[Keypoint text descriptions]

-------------------------

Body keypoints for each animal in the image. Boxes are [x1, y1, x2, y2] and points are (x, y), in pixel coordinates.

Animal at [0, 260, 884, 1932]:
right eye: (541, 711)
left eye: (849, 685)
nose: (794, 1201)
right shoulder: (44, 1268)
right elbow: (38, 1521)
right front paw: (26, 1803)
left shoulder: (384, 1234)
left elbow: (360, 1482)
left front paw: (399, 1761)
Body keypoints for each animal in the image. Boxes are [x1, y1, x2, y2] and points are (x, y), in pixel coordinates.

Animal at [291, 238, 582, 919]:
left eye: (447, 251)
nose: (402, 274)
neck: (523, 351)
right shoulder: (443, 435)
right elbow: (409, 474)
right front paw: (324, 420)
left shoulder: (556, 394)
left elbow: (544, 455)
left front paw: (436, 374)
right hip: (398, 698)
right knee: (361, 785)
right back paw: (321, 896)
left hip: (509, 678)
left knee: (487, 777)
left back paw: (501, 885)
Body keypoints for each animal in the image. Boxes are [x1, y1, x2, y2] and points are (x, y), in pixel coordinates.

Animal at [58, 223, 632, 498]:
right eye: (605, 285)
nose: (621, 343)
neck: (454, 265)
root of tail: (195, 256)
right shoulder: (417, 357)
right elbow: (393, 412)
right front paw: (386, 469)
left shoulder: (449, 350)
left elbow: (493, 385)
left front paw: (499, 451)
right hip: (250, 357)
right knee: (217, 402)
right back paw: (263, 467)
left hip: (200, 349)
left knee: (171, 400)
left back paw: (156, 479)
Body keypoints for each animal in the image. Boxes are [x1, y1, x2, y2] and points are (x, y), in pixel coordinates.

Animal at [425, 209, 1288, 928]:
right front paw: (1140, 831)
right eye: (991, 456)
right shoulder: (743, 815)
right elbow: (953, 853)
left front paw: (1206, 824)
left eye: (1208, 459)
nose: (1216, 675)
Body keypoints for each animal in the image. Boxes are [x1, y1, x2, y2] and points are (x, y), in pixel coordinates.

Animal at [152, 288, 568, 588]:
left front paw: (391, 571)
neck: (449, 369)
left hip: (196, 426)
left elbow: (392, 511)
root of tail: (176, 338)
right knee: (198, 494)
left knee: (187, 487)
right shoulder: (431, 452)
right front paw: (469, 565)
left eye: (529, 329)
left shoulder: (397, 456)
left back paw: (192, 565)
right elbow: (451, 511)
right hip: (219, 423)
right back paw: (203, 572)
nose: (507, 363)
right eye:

-------------------------

[Required action]: Restate the data exactly, keeping every line intact.

[Written solution]:
Body keypoints for each animal in the image. Boxes are [x1, y1, x2, y2] and points are (x, y), in pixel coordinates.

Animal at [0, 260, 884, 1932]:
right eye: (541, 711)
left eye: (849, 685)
nose: (794, 1201)
right shoulder: (44, 1268)
right elbow: (38, 1521)
right front paw: (26, 1803)
left shoulder: (384, 1234)
left elbow: (360, 1482)
left front paw: (399, 1761)
Body keypoints for each animal in the image. Boxes are [x1, y1, x2, y2] and points are (x, y), in pixel coordinates.

Animal at [291, 238, 582, 919]:
left eye: (447, 251)
nose: (402, 274)
neck: (523, 351)
right shoulder: (443, 435)
right elbow: (409, 474)
right front paw: (324, 420)
left shoulder: (556, 394)
left elbow: (544, 455)
left front paw: (436, 374)
right hip: (398, 698)
right knee: (361, 785)
right back paw: (321, 896)
left hip: (509, 678)
left knee: (487, 777)
left back paw: (501, 885)
Body keypoints for each animal in the image. Boxes are [x1, y1, x2, y2] and points are (x, y), in pixel coordinates.

Animal at [58, 223, 632, 498]:
right eye: (605, 285)
nose: (621, 343)
neck: (454, 265)
root of tail: (195, 256)
right shoulder: (417, 357)
right elbow: (393, 412)
right front paw: (386, 469)
left shoulder: (449, 350)
left elbow: (493, 385)
left front paw: (499, 451)
right hip: (250, 357)
right knee: (217, 402)
right back paw: (263, 467)
left hip: (200, 349)
left knee: (171, 400)
left back paw: (156, 479)
Body keypoints for each animal in the image. Boxes are [x1, y1, x2, y2] and points are (x, y), in pixel coordinates.

Animal at [425, 209, 1288, 928]:
right front paw: (1140, 831)
right eye: (991, 456)
right shoulder: (743, 815)
right elbow: (953, 853)
left front paw: (1206, 824)
left eye: (1208, 459)
nose: (1216, 675)
Body keypoints for each animal in the image. Boxes are [x1, y1, x2, y2] and points are (x, y), in pixel coordinates.

Animal at [152, 288, 568, 588]:
left front paw: (391, 571)
neck: (449, 369)
left hip: (196, 426)
left elbow: (392, 511)
root of tail: (176, 338)
right knee: (198, 494)
left knee: (187, 487)
right shoulder: (431, 452)
right front paw: (469, 565)
left eye: (529, 329)
left shoulder: (397, 456)
left back paw: (192, 565)
right elbow: (451, 511)
right hip: (219, 423)
right back paw: (203, 572)
nose: (507, 363)
right eye:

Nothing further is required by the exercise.